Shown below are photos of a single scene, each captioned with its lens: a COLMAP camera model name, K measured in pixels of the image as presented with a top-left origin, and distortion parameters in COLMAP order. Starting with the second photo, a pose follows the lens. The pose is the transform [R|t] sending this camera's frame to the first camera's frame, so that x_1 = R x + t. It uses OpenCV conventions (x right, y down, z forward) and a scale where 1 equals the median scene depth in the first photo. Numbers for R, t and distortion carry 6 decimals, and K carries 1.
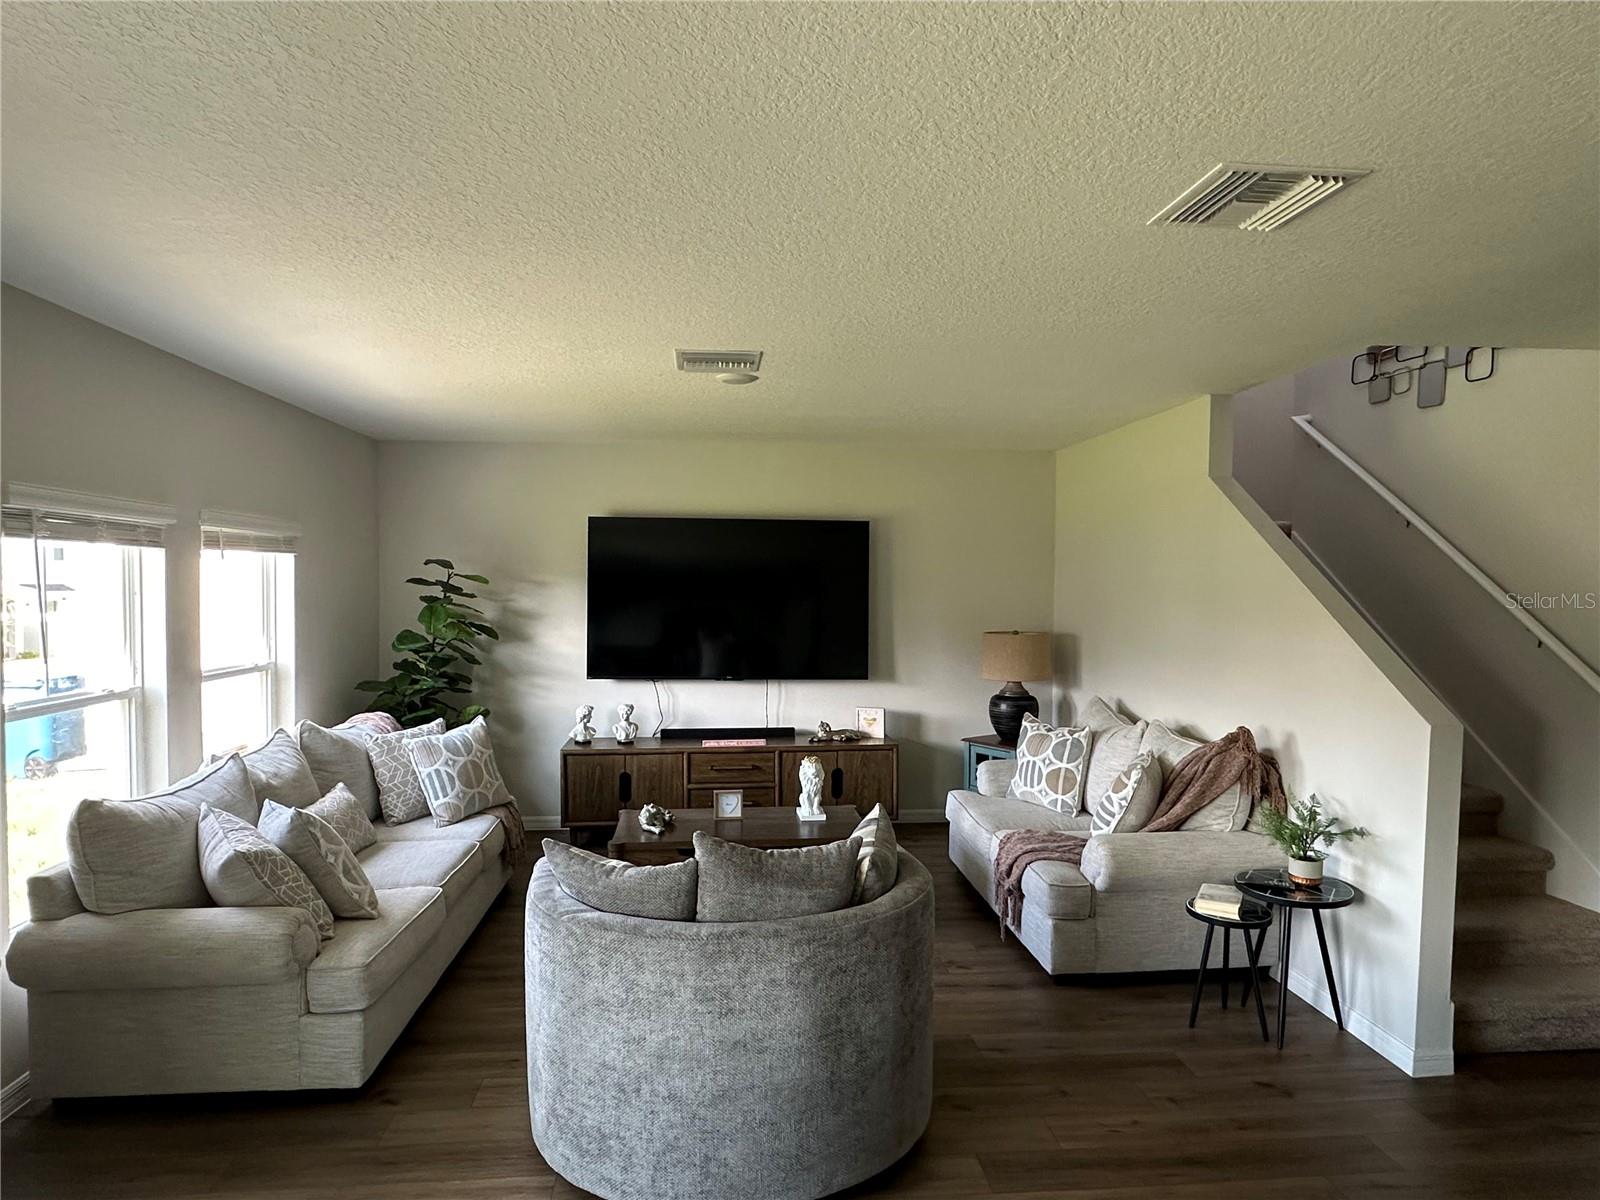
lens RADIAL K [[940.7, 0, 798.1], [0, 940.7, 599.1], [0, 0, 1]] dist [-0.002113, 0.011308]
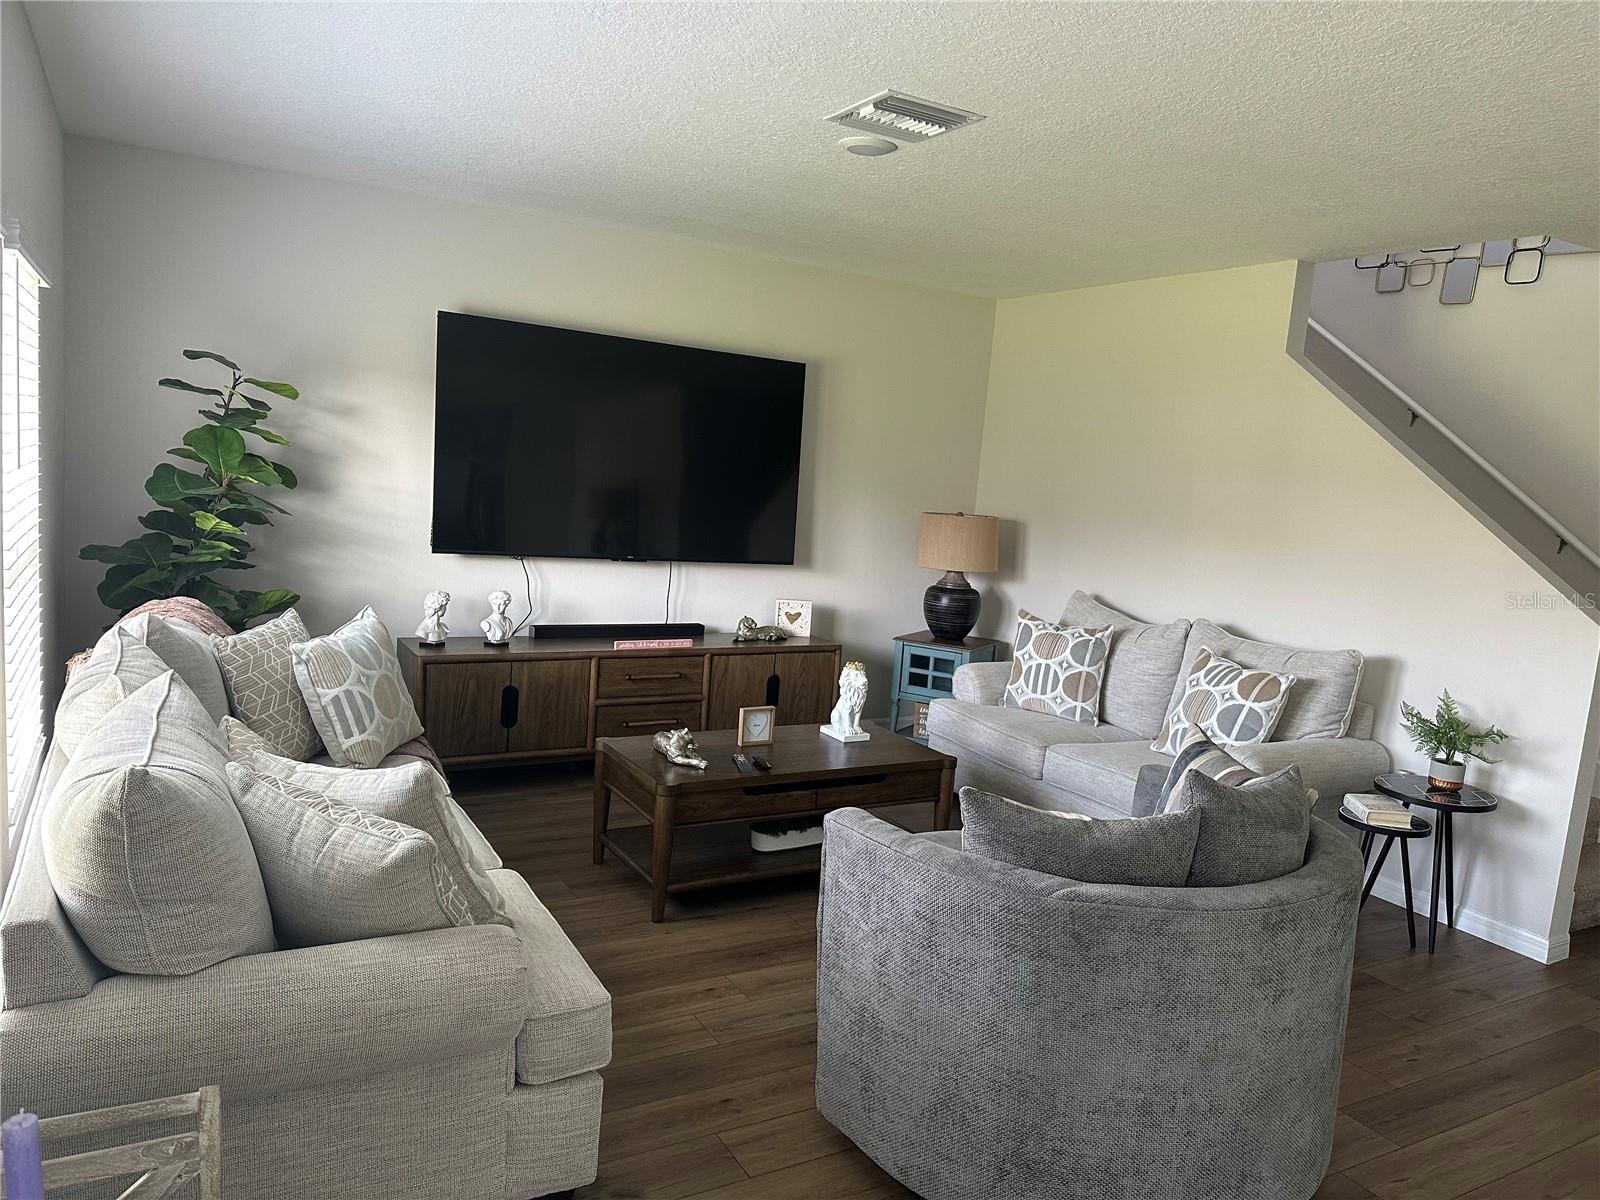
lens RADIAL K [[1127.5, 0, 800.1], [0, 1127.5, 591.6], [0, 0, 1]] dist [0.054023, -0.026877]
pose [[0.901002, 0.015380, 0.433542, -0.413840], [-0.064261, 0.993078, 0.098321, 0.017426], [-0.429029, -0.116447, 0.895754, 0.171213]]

■ **What you will do**:
Format the material above as a JSON list of strings, with one string per line and blank lines excluded. Omit the image placeholders.

■ **Reply**:
[
  "Shown below are photos of a single scene, each captioned with its lens: a COLMAP camera model name, K measured in pixels of the image as presented with a top-left origin, and distortion parameters in COLMAP order. Starting with the second photo, a pose follows the lens. The pose is the transform [R|t] sending this camera's frame to the first camera's frame, so that x_1 = R x + t. It uses OpenCV conventions (x right, y down, z forward) and a scale where 1 equals the median scene depth in the first photo. Numbers for R, t and distortion carry 6 decimals, and K carries 1.",
  "lens RADIAL K [[940.7, 0, 798.1], [0, 940.7, 599.1], [0, 0, 1]] dist [-0.002113, 0.011308]",
  "lens RADIAL K [[1127.5, 0, 800.1], [0, 1127.5, 591.6], [0, 0, 1]] dist [0.054023, -0.026877]",
  "pose [[0.901002, 0.015380, 0.433542, -0.413840], [-0.064261, 0.993078, 0.098321, 0.017426], [-0.429029, -0.116447, 0.895754, 0.171213]]"
]